Si le XXe siècle a été dominé par le conflit Est/Ouest, puis par la mondialisation, le XXIe siècle sera celui la régionalisation Nord-Sud et du retour à la proximité, particulièrement en Méditerranée. Et la France peut jouer un rôle essentiel dans cette nouvelle perspective, estime Jean-Louis Guigou.
Jean-Louis Guigou, Délégué général de l'IPEMED |
Jusqu'à la chute du mur de Berlin, le conflit Est-Ouest imposait une lecture "horizontale" du monde. Faite d'affrontements idéologiques (capitalisme contre communisme), militaire (Otan contre le pacte de Varsovie) et économiques. Après l'effondrement du communisme, une nouvelle lecture du monde s'est progressivement imposée selon une "Verticale" Nord-Sud.
De grands ensembles régionaux se constituent, qui associent en général des pays du Nord développés et vieillissants à des pays de leur Sud jeunes et émergents.
Des régions qui prennent la forme de "quartiers d'orange", expression que j'ai utilisée la première fois dans Le Monde du 20 mars 2007. Ces grandes régions (mondiales) Nord/Sud sont « voulues » et structurées par les entreprises - souvent de grosses PME/PMI - qui tirent avantage de la proximité géographique, de la complémentarité des niveaux de développement et procèdent à des co-localisations (un pied au Nord et un pied au Sud), et à des co-productions (partage de la valeur ajoutée, partenariat et transfert de technologies).
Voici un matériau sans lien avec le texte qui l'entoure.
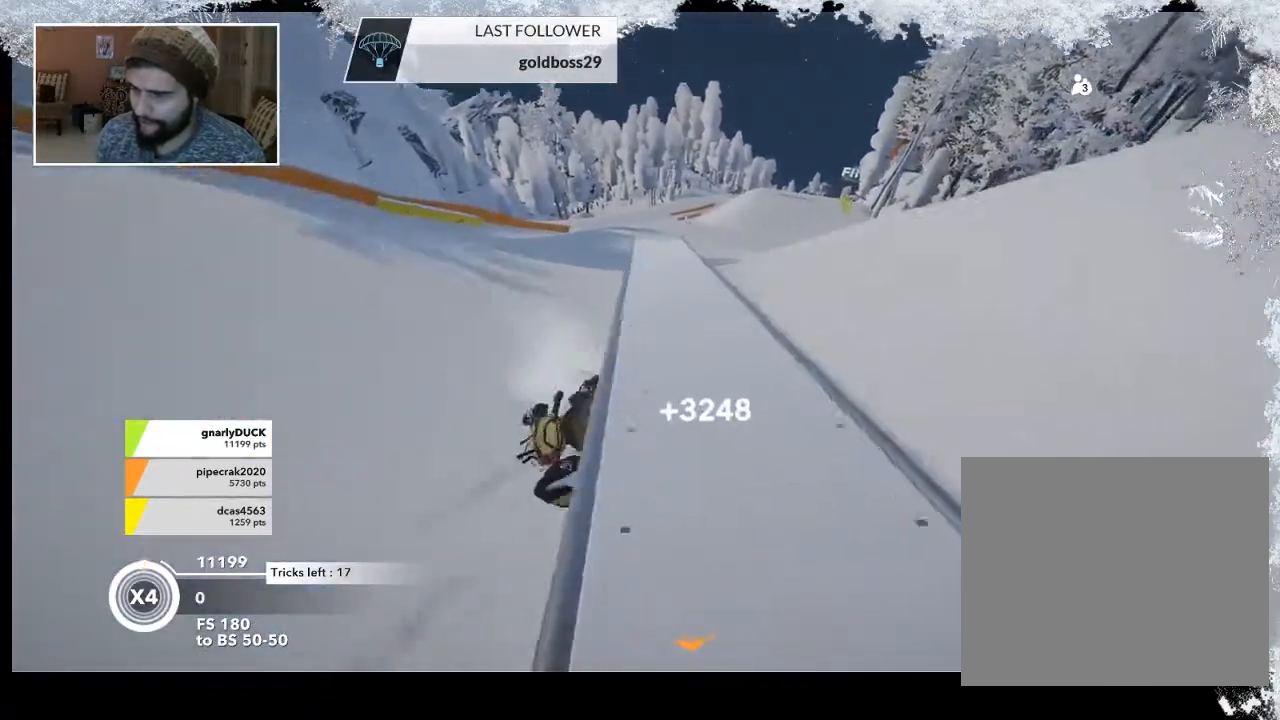
{"buttons": ["R2"], "left_stick": "left", "right_stick": "center", "events": []}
Ainsi s'organise l'intégration régionale par la production. Le secteur public accompagne ce mouvement Nord-Sud avec la promotion de la formation professionnelle, la constitution de filières, la sécurisation des investissements et la coopération décentralisée (collectivités locales, université, hôpitaux,…).
La plus puissante, c'est bien Asean + 6, grand marché commun asiatique, qui va du Japon à l'Australie, contrôlé par la Chine et que l'Inde vient de rejoindre, fin 2013… Un grand ensemble économique, et non politique, de 10 000 kms de long et qui compte trois milliards cinq cent millions de population, avec 53 % d'intégration pour les exportations. Dans les Amériques, c'est l'Alena (nord Amérique) avec 49 % d'intégration, qui coopère de plus en plus avec le Mercosur (25 % d'intégration), grand ensemble sud-américain.
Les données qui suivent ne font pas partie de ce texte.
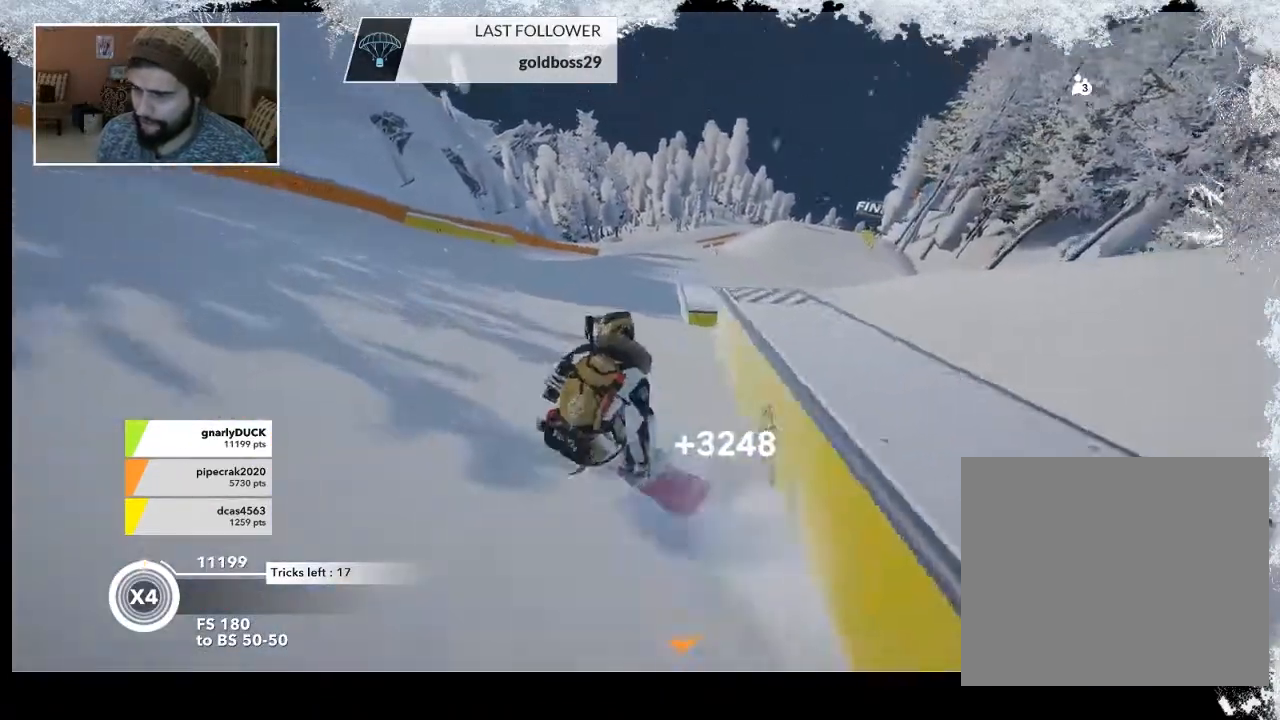
{"buttons": [], "left_stick": "down-left", "right_stick": "center", "events": [[167, "left_stick", "center"], [333, "left_stick", "down-left"], [367, "R2", "up"]]}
L'Europe a négligé l'intégration de son voisinage sud
L'Europe qui fait figure de pionnière dans l'intégration régionale, avec actuellement 75 % d'intégration des exportations et 80 % si on inclut le voisinage Est avec l'URSS, a négligé son intégration du voisinage sud. Mais les choses sont en train de changer, grâce à la France très active dans les pays arabes et sur le continent africain.
« Cap au Sud » pourrait être le slogan de notre diplomatie économique : visites ministérielles, missions, intervention militaires (Mali, Centreafrique…) nouveau discours présidentiel (Alger, Tunis, Rabat).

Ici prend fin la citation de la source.